Racism is still alive, and Kanye West is the only mainstream artist out there who isn’t afraid to confront this head on.

Kanye-Yeezus

Kanye-West

“Shove my fist in her like a civil rights sign”. It’s just one of the many references to race that can be found all throughout Kanye West’s new album, Yeezus. As ugly and harrowing as hearing a line like that is, so is the truth about being black in America that he demands his audience face up to, something that is starkly different from anything you can hear on the radio at the moment.

It’s not the first time he’s brought issues of race to the fore.  As he raps in Never Let Me Down, from his brilliant 2004 College Dropout album, “racism still alive, they just be concealing it”. Flash forward nearly ten years later and the anger has risen to boiling point. Black Skinhead is a prime example of this. It’s about being a successful black man in a white man’s world, the King Kong imagery being a particularly striking. It hits you like a ton of bricks.  Racism is still alive, and he’s the only mainstream artist out there who isn’t afraid to confront this head on.

And it does have to be confronted, our own country not an exception. A news story comes out about a footballer being called an ape and everything comes rushing back up to the surface. Back in 2005, at a concert benefit for Hurricane Katrina victims, Kanye controversially strayed from his presenter’s script and talked about the negative portrayal of black people in the media coverage of the disaster, as well as the slow reaction to provide relief for the mostly black victims being a strong indication of racism.  Infamously, he then declared: “George Bush doesn’t care about black people.” Kanye wasn’t attacking Bush as an individual, but for what he represented: the racist structure of the US. In other words, what he was trying to get people to understand is that racism is so embedded, so ingrained into the history of America that when a Hurricane Katrina happens, it doesn’t surprise him. It’s the same in South Africa, in Australia. When you build a country on oppressive foundations, the remnants of those foundations will always be there and sometimes reappear or manifest themselves in the most hideous ways.

Those foundations and what they’ve led to are inescapable in Yeezus. The repeated references to “blood on the leaves” in New Slaves and the sampling of Nina Simone’s Strange Fruit, originally containing the “blood on the leaves” line, conjure up the history of slavery, the Ku Klux Klan, lynching and segregation, an evil past that hasn’t been wiped out, but is now seen in a new form.  Poverty is the new slavery, with corporations and prisons the slave owners.
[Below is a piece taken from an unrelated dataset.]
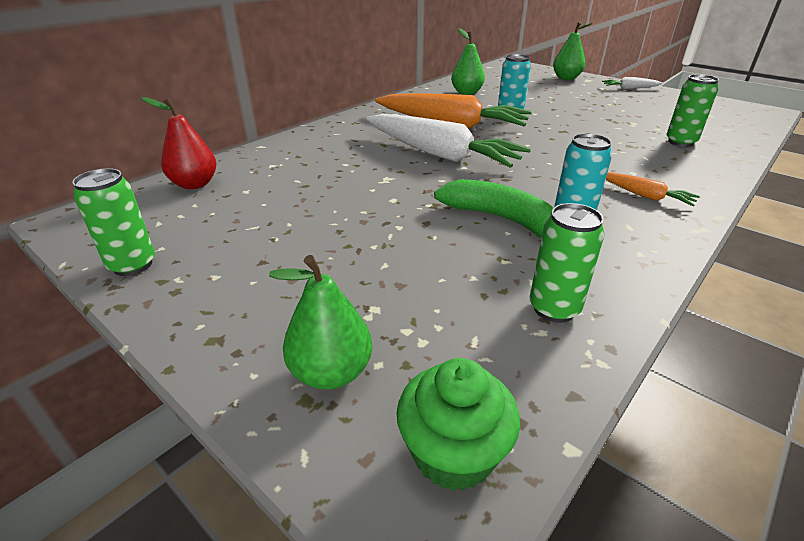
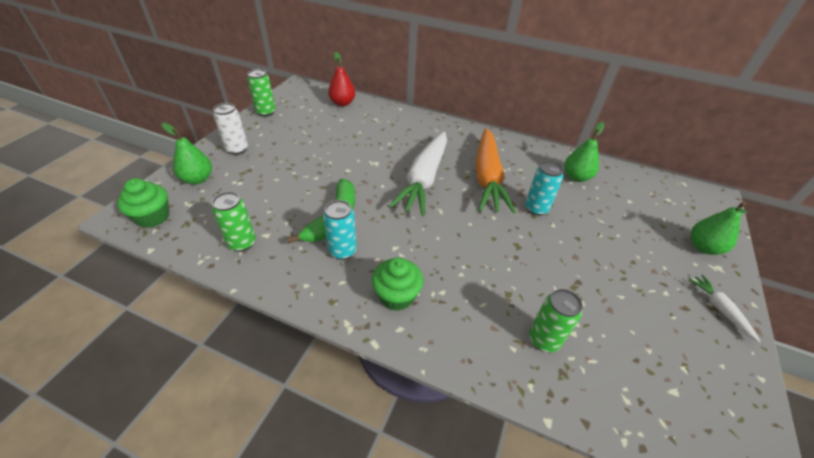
camera: 70 degrees right, 10 degrees up
(250, 309) = (237, 149): none -> white can
(645, 196) = (396, 296): orange carrot -> green cupcake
Kanye, as someone who’s black as well as privileged, struggles with this apparent contradiction, the fear of being owned by the system and yet a part of that system, built upon the blood spilled on those leaves.

The influence from his family and their struggles, bound up with this racist past, have clearly shaped who he is and what he stands for today. Take this verse from Never Let Me Down:

I get down for my grandfather who took my momma
Made her sit in that seat where white folks ain’t want us to eat
At the tender age of 6 she was arrested for the sit in
With that in my blood I was born to be different

His mother’s experience of growing up in a segregated America comes up on New Slaves too:

My momma was raised in the era when
Clean water was only served to the fairer skin

Those two verses say it all. When you’ve grown up with stories like that about the people you love, you can’t hide it away. Their struggle becomes a part of you, and you have to deal with it somehow. Kanye does it with his music: it allows an outlet for all his frustration about the state of the world, about what he’s seen and what he’s experienced as a black man. Yeezus may be difficult to listen to, but you can’t deny its fearlessness, a fearlessness that’s absent from the popular musical landscape today, a fearlessness that speaks to the millions who keep him at the top of the charts. It’s this fearlessness that’ll see him continue to write music that doesn’t shy away from tackling issues that we’d rather not think about.